Given material:
• • •
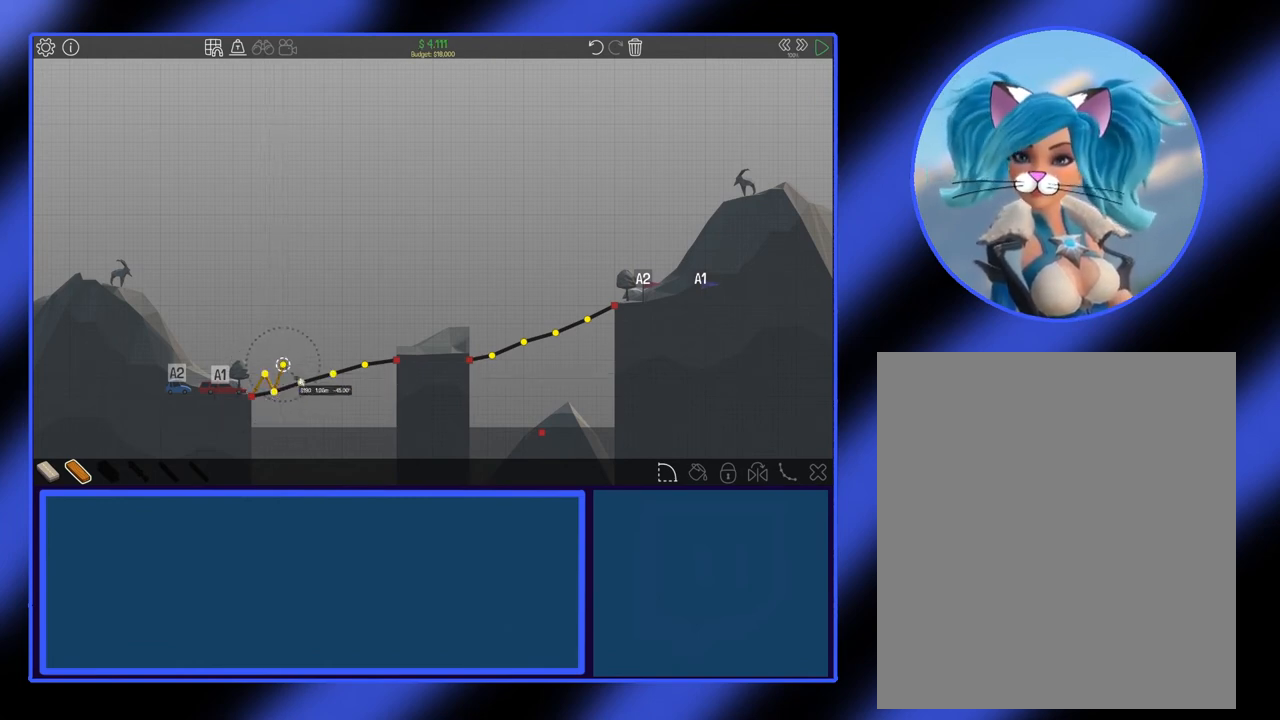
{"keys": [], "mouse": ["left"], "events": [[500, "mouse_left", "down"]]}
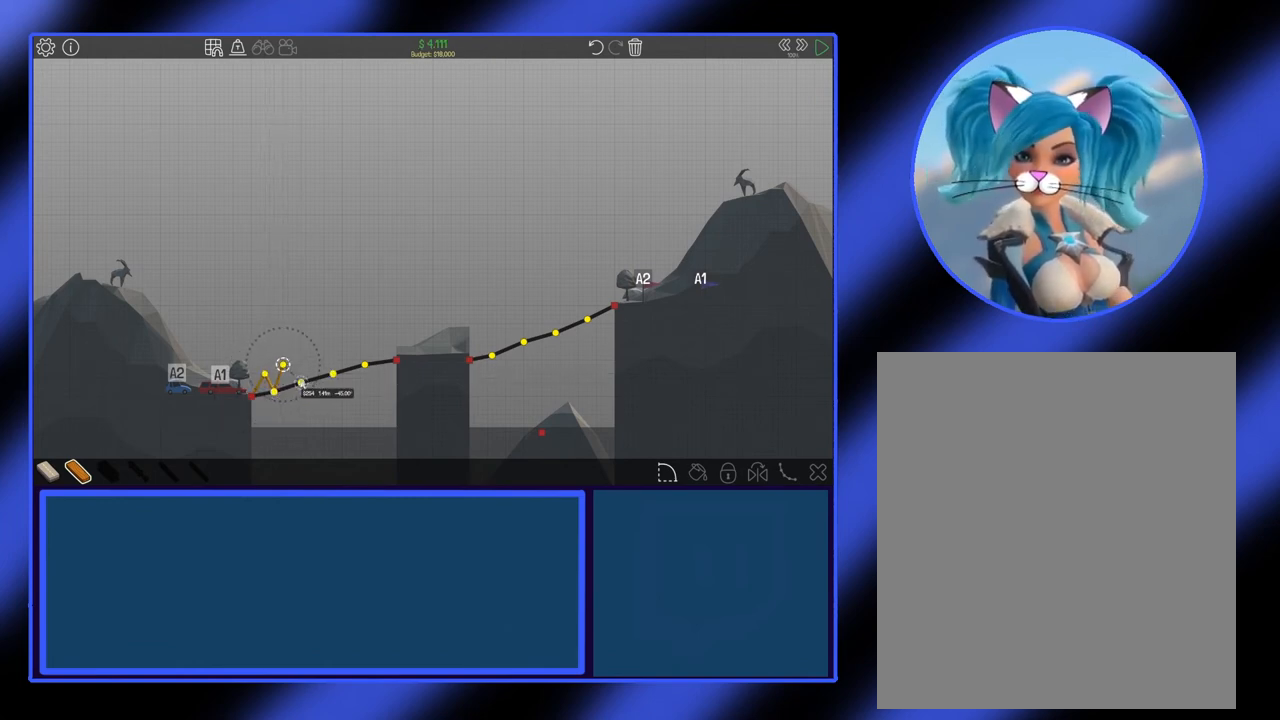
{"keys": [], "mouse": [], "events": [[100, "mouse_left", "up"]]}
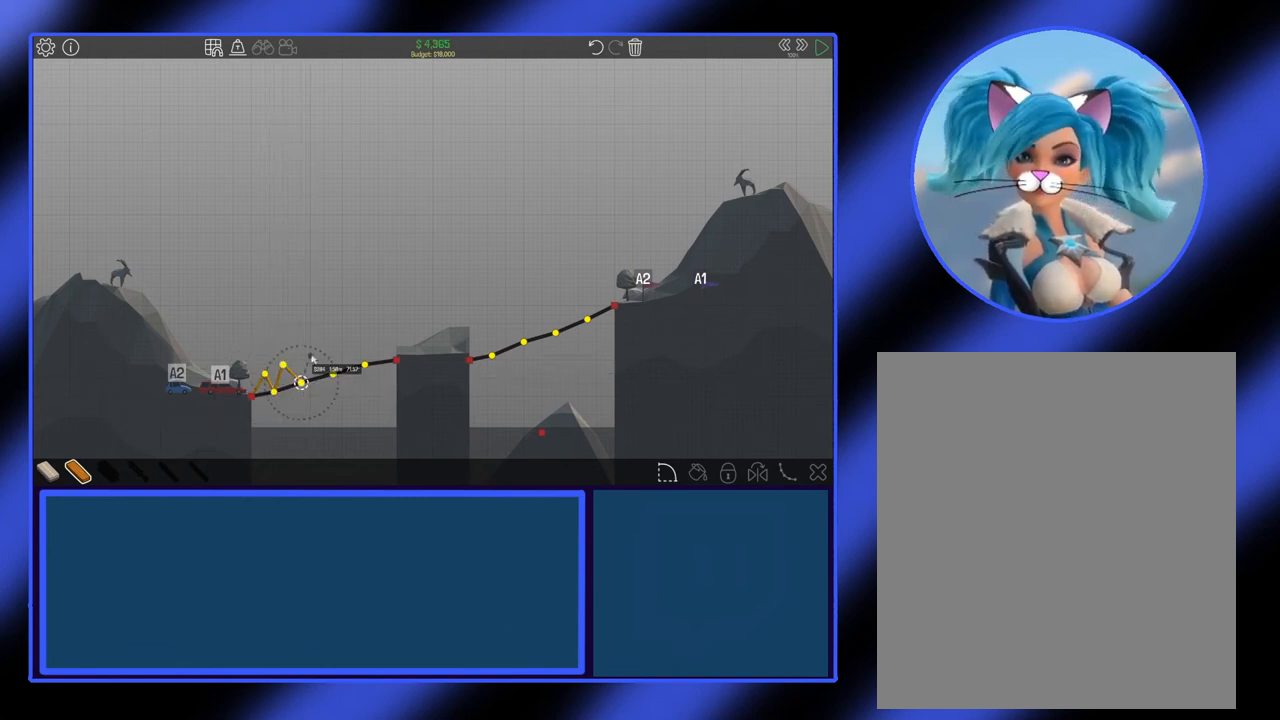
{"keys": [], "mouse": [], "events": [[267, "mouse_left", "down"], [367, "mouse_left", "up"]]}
• • •
Instructions for the task: Only the pictures are dropped when you print the material; everything else is copied exactly.

Solution below:
{"keys": [], "mouse": ["left"], "events": [[500, "mouse_left", "down"]]}
{"keys": [], "mouse": [], "events": [[100, "mouse_left", "up"]]}
{"keys": [], "mouse": [], "events": [[267, "mouse_left", "down"], [367, "mouse_left", "up"]]}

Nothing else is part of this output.